(Dr.Bing shares some thoughts on a wedding day:)

One of my favorite authors, G. K. Chesterton, said that:

Travel narrows the mind.

This is the opposite of what I would have imagined.  I would have thought that traveling to new places would expand our horizons.  No, Chesterton warned, when we think of visiting a foreign place, we think of it idealistically and it has a romantic image in our mind.  But when we actually visit and see how they live, he says, unless we are very humble, we will put them down in our mind’s eye and think of ourselves as superior. Their foibles and shortcomings strike us in the face and if we are not careful we will come away thinking of ourselves higher than we ought to think.

Marriage is the same way.  Countless husbands and wives have told me of their regret on getting married.   From a far off distant land, marriage looks like heaven on earth:  a male and female, a bride and a groom, who love each other imagining in their minds’ eye coming together in wedded bliss, their tenderness and love will conquer all.

And then they get married.

Ah-hem.

Okay.  So now what?  If you are not careful marriage will narrow your mind.  And your heart.  And your spirit.  Bitterness and resentment are brother and sister in many marriages.  You will discover soon enough that your husband has feet of clay and her love isn’t all that you’d thought.  Dangit.  How could I have been so blind?  She never told me that?  He promised me he’d never do….  I can’t believed you’d….  You got to be kidding me?!!  I have to put up with this the rest of my life?

Well, yeah.  Yes, you do.  Your vows said,

Sickness and health, rich or poor.

I hope your own vows have something like that in them.  Cuz, baby, your marriage is gonna have some sickness and poor parts.  Sometimes it’ll seem like that’s all you have.  But, you know, that’s Okay.  The Bible says

Through much tribulation do we enter the kingdom of God.

And

The rain falls on the rich and the poor, the righteous and the unrighteous.
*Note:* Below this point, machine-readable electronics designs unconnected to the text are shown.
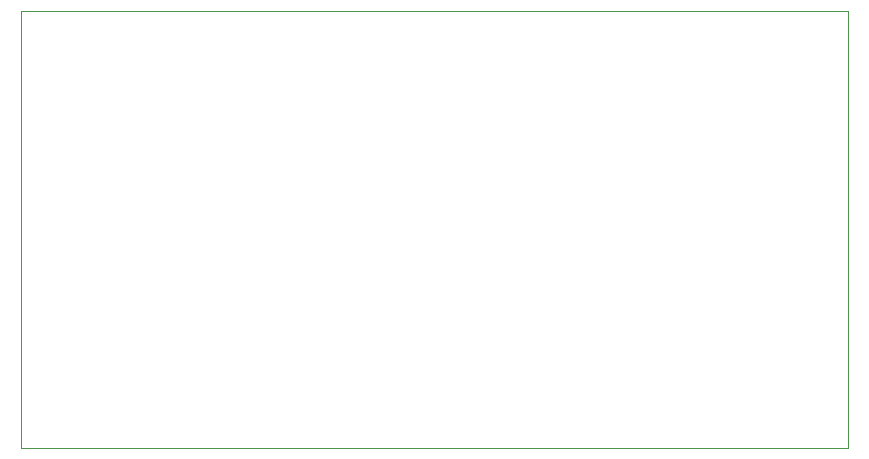
<source format=gbr>
%TF.GenerationSoftware,KiCad,Pcbnew,9.0.6*%
%TF.CreationDate,2026-01-23T02:05:32+03:00*%
%TF.ProjectId,control_panel,636f6e74-726f-46c5-9f70-616e656c2e6b,rev?*%
%TF.SameCoordinates,Original*%
%TF.FileFunction,Profile,NP*%
%FSLAX46Y46*%
G04 Gerber Fmt 4.6, Leading zero omitted, Abs format (unit mm)*
G04 Created by KiCad (PCBNEW 9.0.6) date 2026-01-23 02:05:32*
%MOMM*%
%LPD*%
G01*
G04 APERTURE LIST*
%TA.AperFunction,Profile*%
%ADD10C,0.050000*%
%TD*%
G04 APERTURE END LIST*
D10*
X50000000Y-50000000D02*
X120000000Y-50000000D01*
X120000000Y-87000000D01*
X50000000Y-87000000D01*
X50000000Y-50000000D01*
M02*

</source>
And as the Bard you quoted said real love

bears out even to the edge of doom.

The rain is gonna fall.  Anticipate it.  Rejoice in it.  Crops can’t grow without it.  Without rain we’d all be dead.  James, the brother of Jesus, writes in the New Testament:

Consider it all joy my brethren when you encounter trials of various kinds, knowing that the testing of your faith produces perseverance.  And let perseverance have it’s perfect work so that you may be perfect and complete, lacking in nothing.

James 1:2-3

The problems you face today prepare you to face the problems you will face tomorrow.  There will be problems.  Count on it.  You take your problems and you learn from them, you grow, you stretch, you change and you become transformed, ever so slightly and slowly into the persons and couple God wants you to be.

If you will let Him.

If you will learn from your mistakes.

Let the problems bring you together INSTEAD and tackle them.

We would not have the bridges we have today, masterpieces of astounding engineering, unless other bridges had fallen down.  The question is asked after a bridge collapses: why did this bridge fail?  And the next bridge is stronger and withstands more pressure and lasts longer because mistakes were made, lessons learned and new principles discovered and applied.

Imagine running a marathon but never having prepared for it.  Certainly you would die by sheer exhaustion.  No, the runner knows that in order to prepare for the race, it will take months of regular and rigorous training to be ready for if.  For elite athletes this training will take years.

In marriage the training for life takes years.  Each of you has had your training in your family of origin and for this you can be thankful.  Your individual backgrounds bring freshness and a new voice to each other that neither would have ever considered without this new whisper in your ear.  Today you continue this training for your marriage.  Your training will be rigorous.  But your must endure.  Count it all joy.  Learn to take your problems and turn them into blessings.

So count it all joy when you encounter various trials.  Laugh at your problems.  Face them together.  Learn, stretch, cajole, tease, flirt, lighten the burdens of your life by seeing the guidance of God, gently leading you, teaching you, producing in you a heart of wisdom and humility before His Throne and before each other.  Neither of you know everything.  You both are smart.  You both know things the other does not.  Rejoice, therefore, when you disagree.  Embrace the disagreements.  Navigate them.  Without the disagreements and the weighing of weighty matters you will never get through the rocky harbors.

But with eyes on both sides of the ship you will make it.   One of you looks on this side and says, “Watch out here!”  And the other says, “No, look over there!”  And the other says, “No, there!”  And the other says,  “Oh!  I see it!!”

It’ll be worth it.  And in the end, the wisdom of your spouse will cause you to say:

Many spouses have done well, but you excel them all.

Be humble, therefore, enough to listen.  Be humble enough to learn from each other.  I pray for you, that marriage will NOT narrow your mind.